For now, neither Activision, Treyarch, nor Iron Galaxy has detailed any parity plan for Xbox or PC versions of either game. Until the July ports land, Black Ops 2 remains reachable on modern PlayStation hardware only by streaming it through PlayStation Plus Premium, a tier separate from the standard PS Plus Game Catalog lineup most subscribers use month to month. The new ports stand on their own as a way to bring two of the franchise’s most enduring entries back to a platform that lost native access to them when the generation moved on from PS3.
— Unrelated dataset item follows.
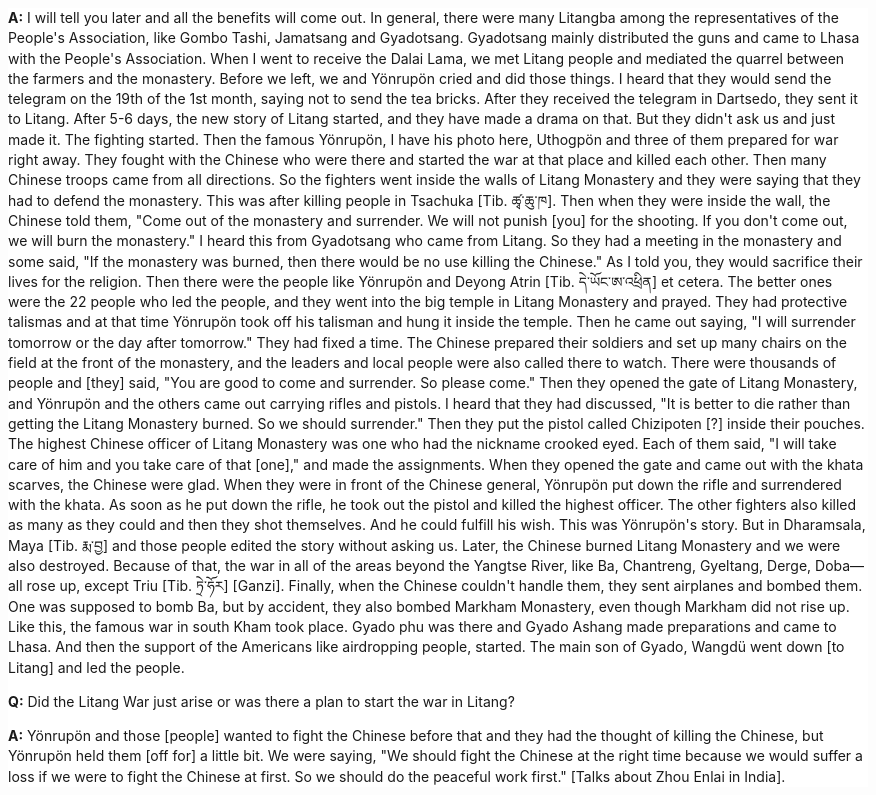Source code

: **A:**  I will tell you later and all the benefits will come out. In general, there were many Litangba among the representatives of the People's Association, like Gombo Tashi, Jamatsang and Gyadotsang. Gyadotsang mainly distributed the guns and came to Lhasa with the People's Association. When I went to receive the Dalai Lama, we met Litang people and mediated the quarrel between the farmers and the monastery. Before we left, we and Yönrupön cried and did those things. I heard that they would send the telegram on the 19th of the 1st month, saying not to send the tea bricks. After they received the telegram in <span class="tooltip" data-text="[tib. དར་རྩེ་མདོ ] The prefectural seat of Ganzi Prefecture in Sichuan. Also known as Kangding and Tachienlu.">Dartsedo</span>, they sent it to Litang. After 5-6 days, the new story of Litang started, and they have made a drama on that. But they didn't ask us and just made it. The fighting started. Then the famous Yönrupön, I have his photo here, Uthogpön and three of them prepared for war right away. They fought with the Chinese who were there and started the war at that place and killed each other. Then many Chinese troops came from all directions. So the fighters went inside the walls of Litang Monastery and they were saying that they had to defend the monastery. This was after killing people in Tsachuka [Tib. ཚྭ་ཆུ་ཁ]. Then when they were inside the wall, the Chinese told them, "Come out of the monastery and surrender. We will not punish [you] for the shooting. If you don't come out, we will burn the monastery." I heard this from Gyadotsang who came from Litang. So they had a meeting in the monastery and some said, "If the monastery was burned, then there would be no use killing the Chinese." As I told you, they would sacrifice their lives for the religion. Then there were the people like Yönrupön and Deyong Atrin [Tib. དེ་ཡོང་ཨ་འཕྲིན] et cetera. The better ones were the 22 people who led the people, and they went into the big temple in Litang Monastery and prayed. They had protective talismas and at that time Yönrupön took off his talisman and hung it inside the temple. Then he came out saying, "I will surrender tomorrow or the day after tomorrow." They had fixed a time. The Chinese prepared their soldiers and set up many chairs on the field at the front of the monastery, and the leaders and local people were also called there to watch. There were thousands of people and [they] said, "You are good to come and surrender. So please come." Then they opened the gate of Litang Monastery, and Yönrupön and the others came out carrying rifles and pistols. I heard that they had discussed, "It is better to die rather than getting the Litang Monastery burned. So we should surrender." Then they put the pistol called Chizipoten [?] inside their pouches. The highest Chinese officer of Litang Monastery was one who had the nickname crooked eyed. Each of them said, "I will take care of him and you take care of that [one]," and made the assignments. When they opened the gate and came out with the <span class="tooltip" data-text="[tib. ཁ་བཏགས] A Tibetan ceremonial scarf given to lamas, visitors, etc.">khata</span> scarves, the Chinese were glad. When they were in front of the Chinese general, Yönrupön put down the rifle and surrendered with the khata. As soon as he put down the rifle, he took out the pistol and killed the highest officer. The other fighters also killed as many as they could and then they shot themselves. And he could fulfill his wish. This was Yönrupön's story. But in Dharamsala, Maya [Tib. རྨ་བྱ] and those people edited the story without asking us. Later, the Chinese burned Litang Monastery and we were also destroyed. Because of that, the war in all of the areas beyond the Yangtse River, like Ba, Chantreng, Gyeltang, Derge, Doba—all rose up, except Triu [Tib. ཏྲེ་ཧོར] [Ganzi]. Finally, when the Chinese couldn't handle them, they sent airplanes and bombed them. One was supposed to bomb Ba, but by accident, they also bombed Markham Monastery, even though Markham did not rise up. Like this, the famous war in south Kham took place. Gyado phu was there and Gyado Ashang made preparations and came to Lhasa. And then the support of the Americans like airdropping people, started. The main son of Gyado, Wangdü went down [to Litang] and led the people.   

**Q:**  Did the Litang War just arise or was there a plan to start the war in Litang?   

**A:**  Yönrupön and those [people] wanted to fight the Chinese before that and they had the thought of killing the Chinese, but Yönrupön held them [off for] a little bit. We were saying, "We should fight the Chinese at the right time because we would suffer a loss if we were to fight the Chinese at first. So we should do the peaceful work first." [Talks about Zhou Enlai in India].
The PlayStation ports land at a moment when Treyarch’s two Black Ops sequels, Black Ops 6 (October 2024) and Black Ops 7 (November 2025), have already moved the franchise’s current focus elsewhere. This year’s mainline release steps away from Black Ops entirely: Call of Duty: Modern Warfare 4 is confirmed for Xbox Series X|S, PlayStation 5, PC, and Nintendo Switch 2 on October 23, 2026, skipping PS4 and Xbox One. Players who digitally preorder or prepurchase any edition get early access to the campaign starting October 16. The new entry’s extraction mode, DMZ, introduces a notoriety-and-bounty system that has been compared to the wanted-level mechanic in Grand Theft Auto: killing other players raises a bounty on the killer, making them trackable and a target for other players hunting the reward. More on that mode and its launch timing is in our coverage of this season’s other live-service shifts.

For background on what else is moving through Call of Duty’s current live-service titles, see our coverage of recent platform and feature additions across the shooter space, and our rundown of competing live-service update cycles for context on how other shooters are handling cross-platform support this season.

Treyarch confirmed Black Ops and Black Ops 2 are coming to PlayStation 4 and PlayStation 5 in July, built by Iron Galaxy, with campaign, multiplayer, and Zombies included in both. The studio did not provide a release date within July, pricing, or word on Xbox and PC parity fixes. Reaction to the announcement centered on the absence of any update for the existing Xbox and PC versions, which remain capped at 720p and outside Xbox Game Pass.